In February 2011 the band made a video for their song "Rugby" for the RTÉ show Republic of Telly. The song was released as a single on iTunes.

==Films==
In November 2011, Dead Cat Bounce made their first feature film called Discoverdale which is shot as a fly-on-the-wall documentary which follows the band on their lead singer's quest to be reunited with his long-lost father, who he believes is rock legend David Coverdale from Whitesnake. It was directed by George Kane, produced by the Welded Tandem Picture Company and financed by 2 Entertain. It has gone on to win a number of film awards at film festivals including Best of the Fest at the L.A. Comedy Shorts Festival and Best International Feature at the Galway Film Fleadh. At 2:17 pm on 7 December 2011, Fox, O'Brien and Walmsley were made members of Whitesnake by David Coverdale for a full sixteen seconds, joining an illustrious alumni of over 60 rock musicians. They have also been commissioned to write a film script by the Irish Film Board.

The troupe wrote Apocalypse Clown (2023), a low-budget comedy film about unsuccessful clowns, accompanied by a journalist, during an electrical outage. Walmsley conceived it as a Clowns without Borders story in Africa, but it was filmed in Ireland. It won Best Irish Film at the Galway Film Fleadh and garnered acclaim for its cast. The humour and script polarised critics.

==Awards==
Timeout Jury Prize at the Sydney Comedy Festival 2010

People's Choice Award at the Sydney Comedy Festival 2011

==Bootlegs==
The band also regularly performed a late night covers set called Bootlegs. The two-hour show included over 140 different songs many of which are played as mashups. They played this set at numerous festivals including the Dublin Fringe, the Kilkenny Cat Laughs, the Melbourne International Comedy Festival, the Galway Comedy Festival and the Oxegen Festival. In 2011 Dead Cat Bounce were the house band for Late'n'Live in the Gilded Balloon and played 25 straight nights from 3 – 5 am at the Edinburgh Festival Fringe.

==Past members==
In October 2011, through their Facebook page, the band announced that Mick Cullinan (keyboards) would no longer be performing with them.

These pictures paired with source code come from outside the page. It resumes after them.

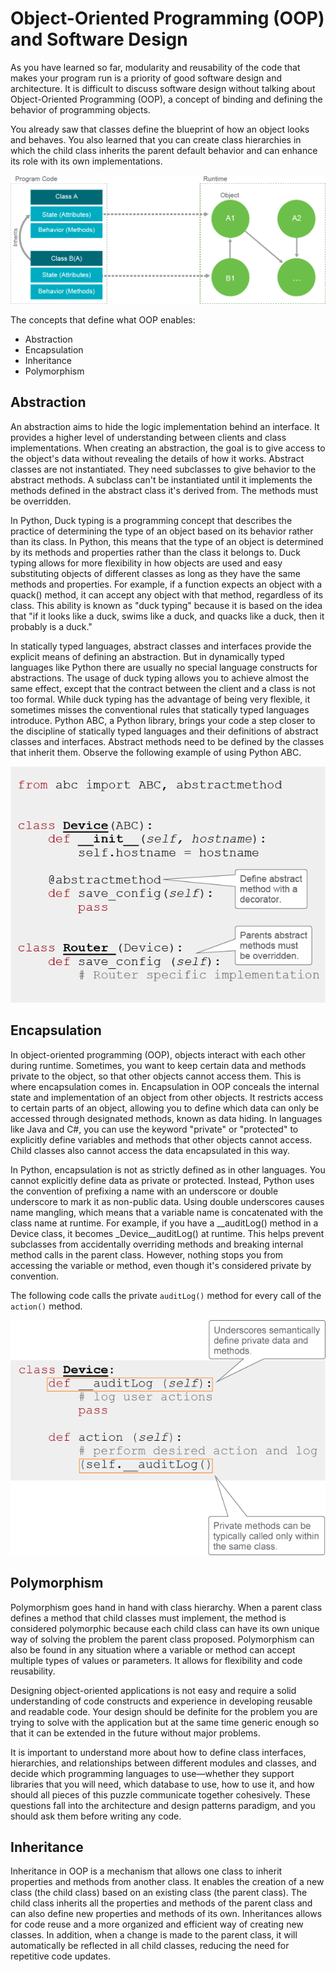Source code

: 
# Object-Oriented Programming (OOP) and Software Design

As you have learned so far, modularity and reusability of the code that makes your program run is a priority of good software design and architecture. It is difficult to discuss software design without talking about Object-Oriented Programming (OOP), a concept of binding and defining the behavior of programming objects.

You already saw that classes define the blueprint of how an object looks and behaves. You also learned that you can create class hierarchies in which the child class inherits the parent default behavior and can enhance its role with its own implementations.

![alt text](../Images/DEVASC_1-0-0_Architecture_and_Design_Patterns_001.png)

The concepts that define what OOP enables:
 - Abstraction
 - Encapsulation
 - Inheritance
 - Polymorphism


## Abstraction

An abstraction aims to hide the logic implementation behind an interface. It provides a higher level of understanding between clients and class implementations. When creating an abstraction, the goal is to give access to the object's data without revealing the details of how it works. Abstract classes are not instantiated. They need subclasses to give behavior to the abstract methods. A subclass can't be instantiated until it implements the methods defined in the abstract class it's derived from. The methods must be overridden.

In Python, Duck typing is a programming concept that describes the practice of determining the type of an object based on its behavior rather than its class. In Python, this means that the type of an object is determined by its methods and properties rather than the class it belongs to. Duck typing allows for more flexibility in how objects are used and easy substituting objects of different classes as long as they have the same methods and properties. For example, if a function expects an object with a quack() method, it can accept any object with that method, regardless of its class. This ability is known as "duck typing" because it is based on the idea that "if it looks like a duck, swims like a duck, and quacks like a duck, then it probably is a duck."

In statically typed languages, abstract classes and interfaces provide the explicit means of defining an abstraction. But in dynamically typed languages like Python there are usually no special language constructs for abstractions. The usage of duck typing allows you to achieve almost the same effect, except that the contract between the client and a class is not too formal. While duck typing has the advantage of being very flexible, it sometimes misses the conventional rules that statically typed languages introduce. Python ABC, a Python library, brings your code a step closer to the discipline of statically typed languages and their definitions of abstract classes and interfaces. Abstract methods need to be defined by the classes that inherit them. Observe the following example of using Python ABC.

![alt text](../Images/DEVASC_1-0-0_Architecture_and_Design_Patterns_002.png)

## Encapsulation

In object-oriented programming (OOP), objects interact with each other during runtime. Sometimes, you want to keep certain data and methods private to the object, so that other objects cannot access them. This is where encapsulation comes in. Encapsulation in OOP conceals the internal state and implementation of an object from other objects. It restricts access to certain parts of an object, allowing you to define which data can only be accessed through designated methods, known as data hiding. In languages like Java and C#, you can use the keyword "private" or "protected" to explicitly define variables and methods that other objects cannot access. Child classes also cannot access the data encapsulated in this way.

In Python, encapsulation is not as strictly defined as in other languages. You cannot explicitly define data as private or protected. Instead, Python uses the convention of prefixing a name with an underscore or double underscore to mark it as non-public data. Using double underscores causes name mangling, which means that a variable name is concatenated with the class name at runtime. For example, if you have a __auditLog() method in a Device class, it becomes _Device__auditLog() at runtime. This helps prevent subclasses from accidentally overriding methods and breaking internal method calls in the parent class. However, nothing stops you from accessing the variable or method, even though it's considered private by convention.

The following code calls the private `auditLog()` method for every call of the `action()` method.

![alt text](../Images/DEVASC_1-0-0_Architecture_and_Design_Patterns_003.png)

## Polymorphism

Polymorphism goes hand in hand with class hierarchy. When a parent class defines a method that child classes must implement, the method is considered polymorphic because each child class can have its own unique way of solving the problem the parent class proposed. Polymorphism can also be found in any situation where a variable or method can accept multiple types of values or parameters. It allows for flexibility and code reusability.

Designing object-oriented applications is not easy and require a solid understanding of code constructs and experience in developing reusable and readable code. Your design should be definite for the problem you are trying to solve with the application but at the same time generic enough so that it can be extended in the future without major problems.

It is important to understand more about how to define class interfaces, hierarchies, and relationships between different modules and classes, and decide which programming languages to use—whether they support libraries that you will need, which database to use, how to use it, and how should all pieces of this puzzle communicate together cohesively. These questions fall into the architecture and design patterns paradigm, and you should ask them before writing any code.

## Inheritance

Inheritance in OOP is a mechanism that allows one class to inherit properties and methods from another class. It enables the creation of a new class (the child class) based on an existing class (the parent class). The child class inherits all the properties and methods of the parent class and can also define new properties and methods of its own. Inheritances allows for code reuse and a more organized and efficient way of creating new classes. In addition, when a change is made to the parent class, it will automatically be reflected in all child classes, reducing the need for repetitive code updates.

==Final show and reunion==
On 20 September 2013 Dead Cat Bounce performed their 'last ever' show 'Dead Cat Bounce...You're Welcome For The Music' in Vicar St, Dublin, with the full original line up including Cullinan. In December 2017 they returned to the Project Arts Centre for a week of reunion shows, 'Dead Cat Bounce...Do Stop Believing'.